Speech RecongitionCurrent regulatory atmosphere designed to ensure that appropriate payment is made for appropriate services. Individual physicians, private practices, group practices and larger clinical practices cannot leave anything to chance. Recovery Audit Contractors (RACs) are focused on determining if available documentation supports the charges billed to Medicare and Medicaid. 

Speech recognition or voice recognition (SR/VR) software that is being used frequent to by providers and support staff for such documentation is a valuable tool, but it cannot provide the assurance that every word in the record is correct the way that a medical document specialist or medical transcriptionist (MT) can do.

After working with almost all the speech recognition software in the medical transcription industry from last 15 years, we feel it’s both a benefit and a hurdle. While it is convenient for a health care provider to be able to dictate directly into the electronic medical record, the software cannot offer the same oversight and correction that an experienced documentation specialist or medical transcriptionist can do. Direct dictation via speech recognition servers cut down on overhead needed to employ a transcriptionist, but the end result may be not perfect record of provided services. Speech recognition software has not yet reached the state of technical perfection to be able to accurately translate accents or quirks of the spoken word. Health care providers often find that they need to review and edit their medical record entries more thoroughly than they did with a medical transcriptionist who was familiar with their documentation style and standards. 

In spite of great progress in recent years there is still no digital substitute for acquired professional insight. Medical document specialist or medical transcriptionist ensures that medical documentation adheres to industry-wide standards. They communicate directly with providers through pointed queries when they suspect documentation or terminology does not reflect what may have happened during a patient encounter or procedure. A certified professional knows what to expect from a medical record. The record is more than a collection of data; it is a narrative that justifies the provision of services. If the contents of a medical record are not intelligible to a person proficient in the field, the medical record will not be acceptable for justifying services during a third-party audit.

++++++++++++++++++++

_Exercise instructions_.
[1] Rewrite the passage on speech recognition in medical documentation from "Speech RecongitionCurrent regulatory" up to and including "(MT) can do.", substituting "Medicare auditors" for "Recovery Audit Contractors".
[2] Extend the passage on speech recognition in medical documentation, picking up after its last sentence.
The material that follows is separate from the passage above and is unrelated to it.

_Supplied material_.
++++++++++++++++++++

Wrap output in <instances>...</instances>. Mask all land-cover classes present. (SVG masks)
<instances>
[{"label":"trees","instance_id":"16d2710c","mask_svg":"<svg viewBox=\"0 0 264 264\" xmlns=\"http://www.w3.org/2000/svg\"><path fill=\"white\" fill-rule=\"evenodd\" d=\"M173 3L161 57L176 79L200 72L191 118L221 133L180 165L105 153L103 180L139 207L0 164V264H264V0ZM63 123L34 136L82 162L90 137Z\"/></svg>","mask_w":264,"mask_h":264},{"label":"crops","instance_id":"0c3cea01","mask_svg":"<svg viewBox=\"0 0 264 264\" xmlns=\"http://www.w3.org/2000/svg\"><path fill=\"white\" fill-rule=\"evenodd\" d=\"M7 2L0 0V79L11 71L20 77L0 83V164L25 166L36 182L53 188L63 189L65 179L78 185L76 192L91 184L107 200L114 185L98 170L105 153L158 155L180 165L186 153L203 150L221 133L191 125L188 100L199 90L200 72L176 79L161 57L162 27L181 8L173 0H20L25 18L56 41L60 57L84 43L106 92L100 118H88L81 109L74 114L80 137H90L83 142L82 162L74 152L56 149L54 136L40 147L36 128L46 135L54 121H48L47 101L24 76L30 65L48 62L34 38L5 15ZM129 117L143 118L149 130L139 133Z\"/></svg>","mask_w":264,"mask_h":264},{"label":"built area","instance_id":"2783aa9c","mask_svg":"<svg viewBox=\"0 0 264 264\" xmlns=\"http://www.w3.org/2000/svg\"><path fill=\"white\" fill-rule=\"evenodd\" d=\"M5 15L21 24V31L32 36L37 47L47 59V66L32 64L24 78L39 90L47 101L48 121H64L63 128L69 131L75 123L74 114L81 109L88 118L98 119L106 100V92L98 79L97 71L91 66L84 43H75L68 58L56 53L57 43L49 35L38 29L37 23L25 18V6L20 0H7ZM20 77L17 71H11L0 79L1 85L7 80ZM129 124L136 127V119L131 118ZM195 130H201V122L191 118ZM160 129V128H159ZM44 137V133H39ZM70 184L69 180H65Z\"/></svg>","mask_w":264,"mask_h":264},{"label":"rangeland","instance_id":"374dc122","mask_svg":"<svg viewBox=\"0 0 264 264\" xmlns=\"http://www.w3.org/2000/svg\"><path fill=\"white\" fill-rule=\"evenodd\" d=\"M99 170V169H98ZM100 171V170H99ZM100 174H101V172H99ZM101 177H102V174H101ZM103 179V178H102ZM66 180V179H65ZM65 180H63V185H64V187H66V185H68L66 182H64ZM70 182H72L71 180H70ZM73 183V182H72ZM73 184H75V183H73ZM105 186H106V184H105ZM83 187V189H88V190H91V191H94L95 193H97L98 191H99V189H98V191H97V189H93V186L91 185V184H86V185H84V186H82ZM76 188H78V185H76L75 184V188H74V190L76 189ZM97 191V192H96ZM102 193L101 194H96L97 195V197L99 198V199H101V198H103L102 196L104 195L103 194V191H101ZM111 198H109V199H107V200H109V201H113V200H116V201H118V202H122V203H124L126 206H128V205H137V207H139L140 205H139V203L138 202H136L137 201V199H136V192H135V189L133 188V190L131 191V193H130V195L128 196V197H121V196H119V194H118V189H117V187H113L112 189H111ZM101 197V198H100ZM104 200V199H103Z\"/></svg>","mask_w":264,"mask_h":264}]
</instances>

++++++++++++++++++++

_Numbered responses_.
[1]
Speech RecongitionCurrent regulatory atmosphere designed to ensure that appropriate payment is made for appropriate services. Individual physicians, private practices, group practices and larger clinical practices cannot leave anything to chance. Medicare auditors (RACs) are focused on determining if available documentation supports the charges billed to Medicare and Medicaid. 

Speech recognition or voice recognition (SR/VR) software that is being used frequent to by providers and support staff for such documentation is a valuable tool, but it cannot provide the assurance that every word in the record is correct the way that a medical document specialist or medical transcriptionist (MT) can do.

[2]
Robotic surgery is performed under professional physician guidance. No qualified physician would let the machine perform the surgery on its own. Medical documentation is just as vital to the business of medicine. A machine cannot be trusted to provide an audit-proof medical record without professional oversight and intervention.

For a fixed low cost, health care providers can ensure that their medical records are documented with the same intent with which they were dictated. Billing efficiency is streamlined as documentation is clarified at the entry point, and the codes and charges extrapolated from documentation accurately reflect the contents of the electronic medical record (EHR). By being able to use commonly available devices such as the iPhone, iPad, iPod, or traditional dictation devices, entries can be made efficiently when time is available.

Physician and ancillary provider time is best spent treating patients, not in the review and editing of an EHR, nor in learning new software. By employing an affordable professional service to do the data entry, providers can see more patients in order to increase efficiency and profitability. Providers are not paid to check their documentation; they are paid to treat patients. This is why contracting with a reliable EHR service maximizes patient care while decreasing the chance of unsubstantiated billing findings in an audit. By establishing templates and commonly used abbreviations and terms that speech recognition software may be unfamiliar with, new generation documentation specialist promotes accurate documentation of provided services that a physician can recognize as his or her own. A RAC auditor will also recognize the records accuracy.